According to the American Liver Foundation, mothers infected with hepatitis C have just a 5 percent chance of infecting their child. What’s more, up to 40 percent of children born with hepatitis C clear the virus on their own before they turn 2.

The couple had Austin tested as a precaution at age 2 and were surprised that their child had the hepatitis C infection. "Although we knew that the possibility existed, our beautiful baby was a picture of health," Terry says.

Hepatitis C, a chronic viral infection of the liver, affects about 0.15 percent of children ages 6 to 11 and 0.4 percent of children ages 12 to 19. An estimated 23,000 to 46,000 children in the United States are living with hepatitis C. Austin is typical — most kids living with hepatitis C were infected at birth.

Austin didn’t have any signs of hepatitis C, which is also typical. Most children living with hepatitis C have no symptoms. "That's what is so scary about this disease," Frances says. "You don't see symptoms until there's significant damage to the liver."

The Perrymans were devastated by the diagnosis. "It's hard to look at a child that you love so much and know that there's something inside him that's making him a little sicker every day," Terry says.

Precautions for Kids Living With Hepatitis C

Children with hepatitis C should take special precautions. If an injury occurs, parents need to make sure that their child’s blood and other bodily fluids don’t come into contact with anyone else. This contact could spread disease, says Austin’s doctor, Daniel Leung, MD, an assistant professor of pediatrics at Baylor College of Medicine and medical director of the Viral Hepatitis Clinic at Texas Children’s Hospital in Houston.

This means that caregivers — even parents — who are helping an injured child who has hepatitis C should wear gloves to prevent exposure.

In addition, Dr. Leung says that a teen or child with hepatitis C should not share toothbrushes, needles, or razors, which can spread hepatitis C. There are no concerns related to living in the same household such as kissing, hugging, or sharing cups or utensils, however.

After learning that their child had hepatitis C, the Perrymans told Austin, now 12, about his diagnosis. "He's fully aware of the precautions that he has to take if he bleeds for any reason," Frances says. "We make sure that we have gloves on hand."

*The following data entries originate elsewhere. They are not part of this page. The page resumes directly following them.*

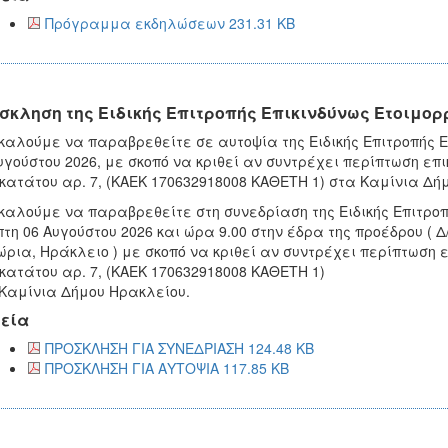
Πρόγραμμα εκδηλώσεων 231.31 KB
σκληση της Ειδικής Επιτροπής Επικινδύνως Ετοιμορ
καλούμε να παραβρεθείτε σε αυτοψία της Ειδικής Επιτροπής Επ
υγούστου 2026, με σκοπό να κριθεί αν συντρέχει περίπτωση επ
ατάτου αρ. 7, (ΚΑΕΚ 170632918008 ΚΑΘΕΤΗ 1) στα Καμίνια Δή
καλούμε να παραβρεθείτε στη συνεδρίαση της Ειδικής Επιτροπή
τη 06 Αυγούστου 2026 και ώρα 9.00 στην έδρα της προέδρου ( Δ
ώρια, Ηράκλειο ) με σκοπό να κριθεί αν συντρέχει περίπτωση ε
ατάτου αρ. 7, (ΚΑΕΚ 170632918008 ΚΑΘΕΤΗ 1)
Καμίνια Δήμου Ηρακλείου.
εία
ΠΡΟΣΚΛΗΣΗ ΓΙΑ ΣΥΝΕΔΡΙΑΣΗ 124.48 KB
ΠΡΟΣΚΛΗΣΗ ΓΙΑ ΑΥΤΟΨΙΑ 117.85 KB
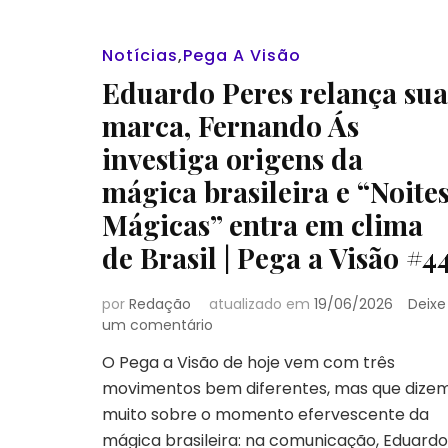
Notícias
,
Pega A Visão
Eduardo Peres relança sua
marca, Fernando Ás
investiga origens da
mágica brasileira e “Noite
Mágicas” entra em clima
de Brasil | Pega a Visão #4
por
Redação
atualizado em
19/06/2026
Deixe
em
um comentário
Eduardo
O Pega a Visão de hoje vem com três
Peres
movimentos bem diferentes, mas que dize
relança
sua
muito sobre o momento efervescente da
marca,
mágica brasileira: na comunicação, Eduardo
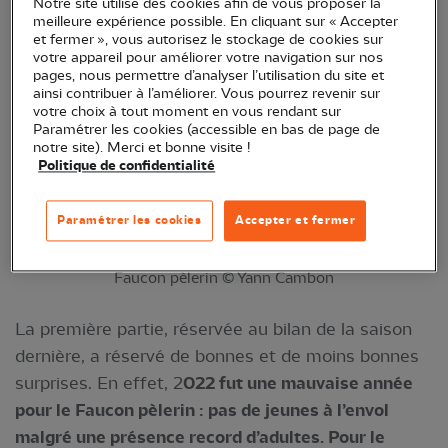
Notre site utilise des cookies afin de vous proposer la
Faucons » a rassemblé 17 participants le samedi 4
meilleure expérience possible. En cliquant sur « Accepter
et fermer », vous autorisez le stockage de cookies sur
mars.
votre appareil pour améliorer votre navigation sur nos
pages, nous permettre d’analyser l’utilisation du site et
ainsi contribuer à l’améliorer. Vous pourrez revenir sur
votre choix à tout moment en vous rendant sur
Paramétrer les cookies (accessible en bas de page de
notre site). Merci et bonne visite !
Politique de confidentialité
Paramétrer les cookies
Accepter et fermer
Faucon pèlerin © Yann Cambon
La première partie, réservée au bilan de la saison
dernière, a réservé de bonnes et de moins bonnes
surprises. En effet, 2
022 fut une mauvaise année
pour le Faucon pèlerin : pas de jeunes à l’envol
malgré une présence record d’adultes. Pour le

Children living with hepatitis C can participate in any activities they choose. The couple told Austin's baseball coaches about his condition so they can wear protective gloves in case he gets injured on the field.

Success of Treatment for Hepatitis C in Children

Treatment options depend upon the genotype of the child with hepatitis C. In Austin's case, only one type of treatment was available. The first round of Austin's treatment, ribavirin (in liquid form) twice a day and a weekly injection of peginterferon alfa-2b, failed. However, after consulting with his doctor at Texas Children's Hospital, Austin and his parents agreed to try a second round of treatment, using the same drug combination.

Austin has the same side effects adults often experience: He’s fatigued and feverish for 24 to 48 hours after getting the injection, Frances says.

"We've also seen a change in his personality and ability to focus," says Terry, who notes that although Austin is in many advanced school classes, he's had some struggles because of the drugs’ side effects. He's also changed from a chatterbox to a quieter child at school. Three to four times a week, he goes to the school nurse's office to nap.

Austin's blood counts also have to be monitored. His dosage of medication had to be reduced twice because of low white and red blood counts.

"We considered the side effects before starting the second round of treatment," Frances says. "Ultimately, we decided to move forward with the treatment, hoping that the side effects would be more tolerable now than when he gets older."

The choice seems to be working. Austin’s most recent tests found that the hepatitis C virus is undetectable in his blood. He'll remain on treatment for another six months and will be considered cured six months after treatment stops if the virus is still undetectable. "Based on his genotype, we are very optimistic," Terry says.